Your income statement or payment summary will show all your salary, wages and allowances for the income year.
You must include all allowances your employer reports on your income statement or payment summary as income in your tax return.
An allowance is where your employer pays you an amount as an estimate of costs you might incur:
- to help you pay for a work expense – for example, tools and equipment
- as compensation for an aspect of your work such as working conditions or industry peculiarities – for example, being on call
- as an amount for having special duties, skills or qualifications – for example, first aid qualifications.
Your employer may not include some allowances on your income statement. Find out about declaring income and claiming deductions for Allowances not on your income statement.
If you receive an allowance from your employer, it does not automatically mean you can claim a deduction.
Your employer may not include some allowances on your income statement, you will find these amounts on your payslip.
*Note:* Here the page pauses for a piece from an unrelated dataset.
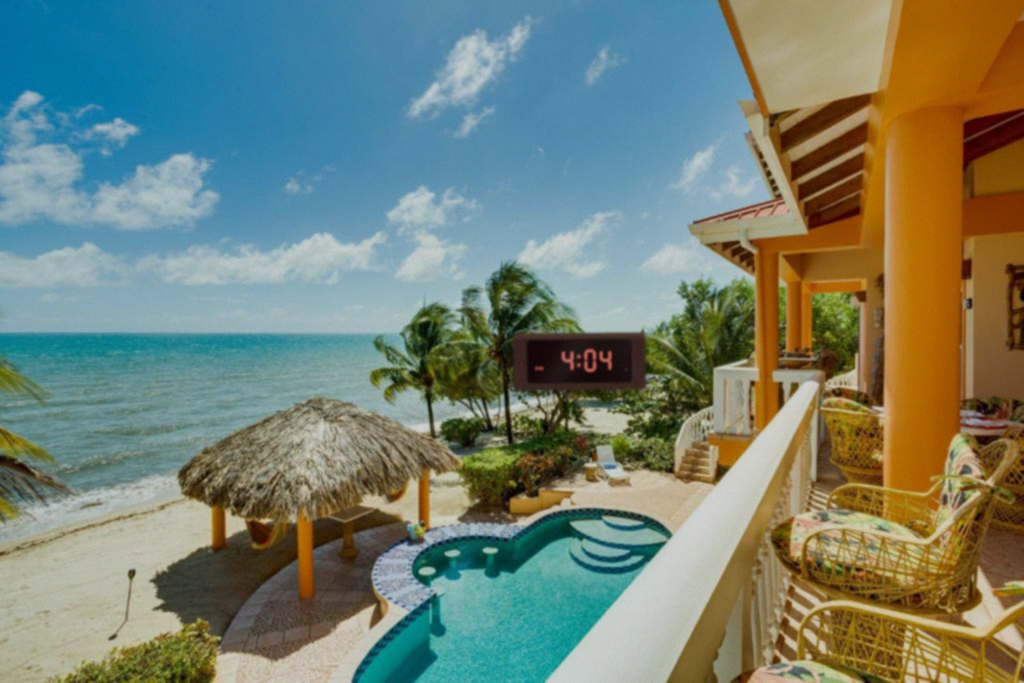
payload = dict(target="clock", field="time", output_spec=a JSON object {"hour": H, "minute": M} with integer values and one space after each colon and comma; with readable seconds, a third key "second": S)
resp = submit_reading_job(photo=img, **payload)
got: {"hour": 4, "minute": 4}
You don't need to declare these allowances as income in your tax return, unless you're claiming a deduction. Examples include travel allowances and overtime meal allowances.
If you spend the allowance amount on work expenses, you:
- don't include it as income in your tax return
- can't claim any deductions for the work expenses the allowance covers.
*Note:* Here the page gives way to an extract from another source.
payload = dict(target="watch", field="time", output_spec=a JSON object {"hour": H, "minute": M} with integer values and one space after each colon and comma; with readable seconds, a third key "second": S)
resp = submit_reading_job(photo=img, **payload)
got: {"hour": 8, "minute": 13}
If you're not claiming a deduction, you don't need to keep any records of the amounts you spend.
If you spend your allowance on a deductible work-related expense, to claim a deduction you:
- include the allowance as income in your tax return
- include a claim for the work expenses you incur in your tax return
- must have records of your expenses.
If you can claim a deduction, the amount of the deduction is not usually the same amount as the allowance you receive.
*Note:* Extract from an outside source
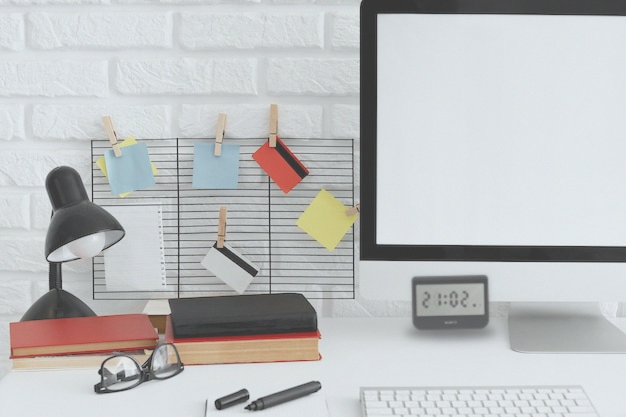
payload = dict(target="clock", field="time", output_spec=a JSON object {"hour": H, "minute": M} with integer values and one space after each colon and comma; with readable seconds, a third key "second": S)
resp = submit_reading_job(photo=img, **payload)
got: {"hour": 21, "minute": 2}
Living away from home allowance
If you receive a living away from home allowance, for working away from your usual station for an extended period the amount of the allowance isn't included as income in your tax return.
Living away from home allowances are fringe benefits which are non-assessable, non-exempt income. As a living away from home allowance isn't assessable and expenses you incur on accommodation and meals while you are living away from home are private, you can't claim a deduction for those expenses.
Allowances and claiming a deduction
The following table sets out allowances you may receive and when you can claim a deduction.
Reason for allowance
Example of allowance type
Deduction (Yes or No)
Compensation for an aspect of your work that is unpleasant, special or dangerous or for industry peculiarities
Operational crewing allowance
These allowances don't help you pay for deductible work-related expenses
An amount for certain expenses
Uniform and protective clothing allowance
If you incur deductible expenses
An amount for special skills
A first aid certificate
If you incur deductible expenses
Example: allowance is assessable income, no deduction allowable
Susan is a paramedic who holds a Graduate Diploma of Health Science. Susan's employer pays her a weekly paramedic skills allowance for having this qualification.
At the end of the income year, the total paramedic skills allowance is shown on Susan's income statement.
Susan must include the paramedic skills allowance as income in her tax return.
Susan can't claim a deduction because the allowance compensates Susan for holding a particular qualification. It is not to help pay for any work-related expenses Susan might incur.End of example
Example: allowance is assessable income, deduction allowable
Bronwyn is a paramedic. During the income year, Bronwyn uses her own car to travel:
- from her home or the station to the regional training centre to attend training
- to attend meetings at other stations.
Bronwyn's employer pays her 80c per kilometre when she uses her car for work purposes. At the end of the year, her income statement shows she was paid an allowance of $256 for using her car for work (320 kms × $0.80 = $256).
Bronwyn must include the car allowance as income in her tax return.
Bronwyn can claim a deduction for the cost of using her car for work purposes. She can't claim the amount of the allowance she receives. Bronwyn must calculate the amount of the deduction using the records she keeps whenever she uses her own car for work purposes.
In the past year Bronwyn has kept a record of the work trips she did using her own car, but she doesn't keep a logbook. Her records show she travelled 320 kms for work purposes.
As Bronwyn has not kept a logbook, she uses the cents per kilometre method to claim a deduction. The cents per kilometre method rate for the income year is 78c per kilometre.
Bronwyn claims a deduction of $249.60. Bronwyn calculates her deduction as 320 kms × $0.78 = $249.60.End of example
If your employer pays you the exact amount for expenses you incur either before or after you incur them, the payment is a reimbursement.
A reimbursement isn't considered to be an allowance.
If your employer reimburses you for expenses you incur:
- you don't include the reimbursement as income in your tax return
- you can't claim a deduction for the expenses.